Am 15. Juli jährt sich der griechische Putsch gegen den damaligen zyprischen Staatschef Makarios III. zum 43. Mal. Die griechische Junta versuchte durch den Staatsstreich den Anschluss Zyperns an Griechenland (Enosis) zu erwirken. Makarios entkam und floh nach London. Von dort wetterte er gegen den Versuch der Putschisten durch den neu installierten Präsidenten Sampson die Union mit Athen zu vollziehen, obgleich dies über Jahrzehnte hinweg auch Politik Makarios‘ war. Fünf Tage später, am 20. Juli 1974, intervenierte die türkische Armee und entsandte Truppen auf Zypern. Nach Konsultationen mit der britischen Regierung, die ebenfalls Garantiemacht für Zypern war, entschied sich der türkische Premier Ecevit zum Alleingang. Am Ende stand die geographische Zweiteilung des administrativ bereits seit 1964 geteilten Zyperns. Bis heute konnte diese Teilung nicht überwunden werden. Im Norden Zyperns gedenkt man der türkischen Militäroperation als „Friedensoperation“, im Süden wird die Militäraktion als „Invasion mit anschließender Okkupation Nordzyperns“ bezeichnet. Ankara stützte sich damals auf den Garantievertrag, den sowohl Ankara, als auch Athen, London und die beiden zyprischen Seiten unterzeichnet hatten und der ggf. auch unilaterales Eingreifen vorsah, sollte die verfassungsgemäße Ordnung in Gefahr sein. Der Putsch vom 15. Juli 1974 hatte diese Ordnung vollkommen auf den Kopf gestellt.

Gipfel ergebnislos beendet

Der Zypern-Gipfel in Crans Montana (Schweiz) ist am Freitag ergebnislos beendet worden. VN-Generalsekretär Antonio Guterres dankte allen Teilnehmern für ihren Einsatz und erklärte vor der Presse, dass die Gespräche ohne Übereinkunft Donnerstag Abend beendet würden.

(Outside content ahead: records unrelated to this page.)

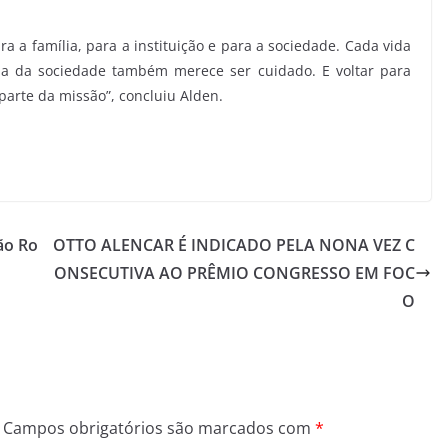
a a família, para a instituição e para a sociedade. Cada vida
da da sociedade também merece ser cuidado. E voltar para
parte da missão”, concluiu Alden.
ão Ro
OTTO ALENCAR É INDICADO PELA NONA VEZ C
ONSECUTIVA AO PRÊMIO CONGRESSO EM FOC
O
Campos obrigatórios são marcados com
*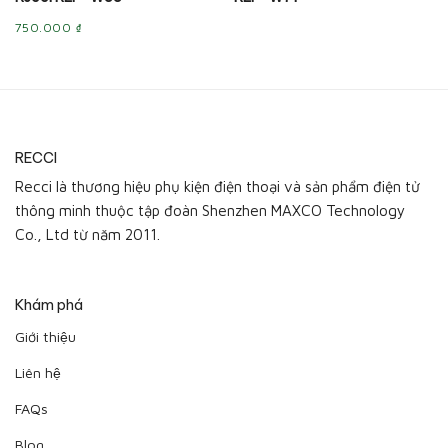
750.000
₫
RECCI
Recci là thương hiệu phụ kiện điện thoại và sản phẩm điện tử
thông minh thuộc tập đoàn Shenzhen MAXCO Technology
Co., Ltd từ năm 2011.
Khám phá
Giới thiệu
Liên hệ
FAQs
Blog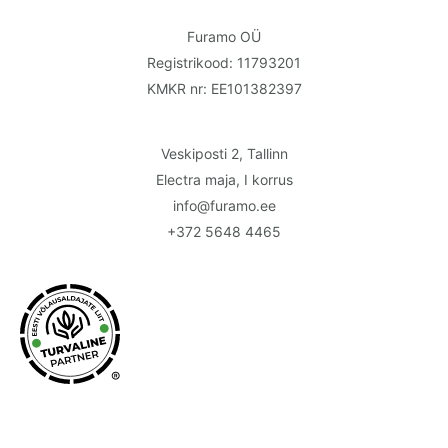
Furamo OÜ
Registrikood: 11793201
KMKR nr: EE101382397
Veskiposti 2, Tallinn
Electra maja, I korrus
info@furamo.ee
+372 5648 4465
®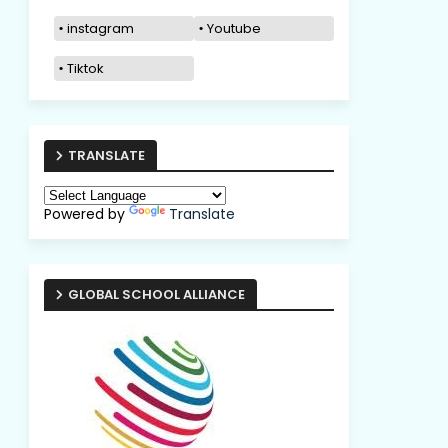
instagram
Youtube
Tiktok
TRANSLATE
Powered by
Translate
GLOBAL SCHOOL ALLIANCE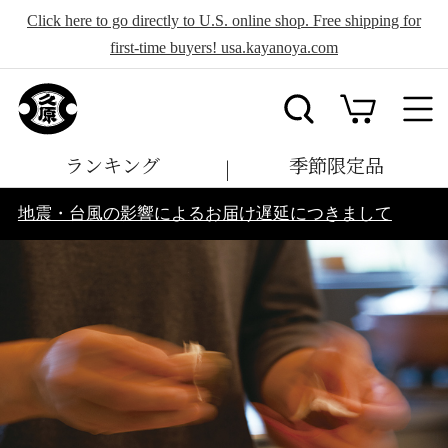
Click here to go directly to U.S. online shop. Free shipping for
first-time buyers! usa.kayanoya.com
ランキング
季節限定品
地震・台風の影響によるお届け遅延につきまして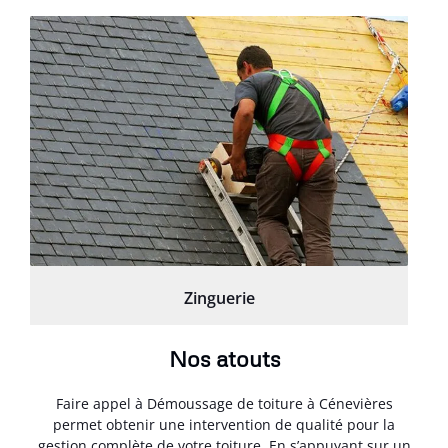
Zinguerie
Nos atouts
Faire appel à Démoussage de toiture à Cénevières
permet obtenir une intervention de qualité pour la
gestion complète de votre toiture. En s’appuyant sur un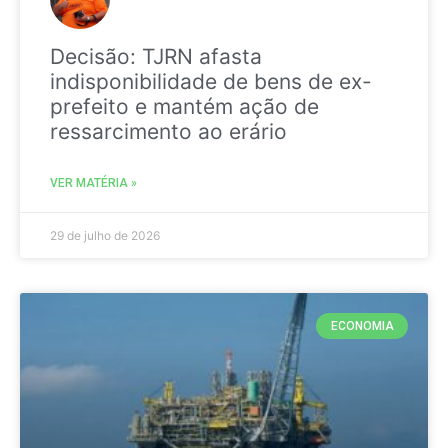
Decisão: TJRN afasta
indisponibilidade de bens de ex-
prefeito e mantém ação de
ressarcimento ao erário
VER MATÉRIA »
29 de julho de 2026
ECONOMIA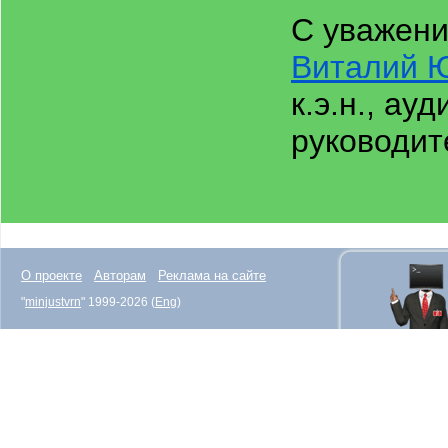
С уважени
Виталий 
к.э.н., ауд
руководите
О проекте
Авторам
Реклама на сайте
"
minjustvrn
" 1999-2026 (
Eng
)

In der deutschen Presse wird die griechische Seite zitiert, dass die Gespräche gescheitert seien, weil Ankara und Nordzypern nicht von der „Obsession“ lassen konnten, auf Garantien für die Türkei zu bestehen. Ankara hatte im Laufe der Verhandlungen eine Truppenreduzierung auf ein kleines Kontingent angeboten. Die Gespräche waren bereits Ende letzter Woche ins Stocken geraten, sodass die Vertreter der zyperntürkischen Parteien Guterres dazu aufriefen, an den Verhandlungen erneut teilzunehmen. Nur ihm trauten sie zu, die festgefahrene Situation zu lösen. Aber auch der VN-Generalsekretär konnte keine Schwung mehr in die Gespräche bringen. Wie es nun auf Zypern weitergeht ist vollkommen offen. Zwar sprach Guterres von einer weiteres Möglichkeit, den seit vielen Jahrzehnten bestehenden Konflikt zu lösen, dennoch wurde der Schweizer Gipfel vor allem von türkischzyprischer Seite als „letzte Chance“ auf eine Einigung gesehen. TRNC-Außenminister Ertugruloglu betonte vor der Abreise nach Crans Montana, dass bereits einer Generation die Aussicht auf Einigung gestohlen worden sei. Auch TRNC-Parlamentspräsidentin Sibel Siber bekräftigte, dass nach einem Scheitern der Gespräche, die Inseltürken alles daran setzen sollten, die einseitigen Embargos loszuwerden.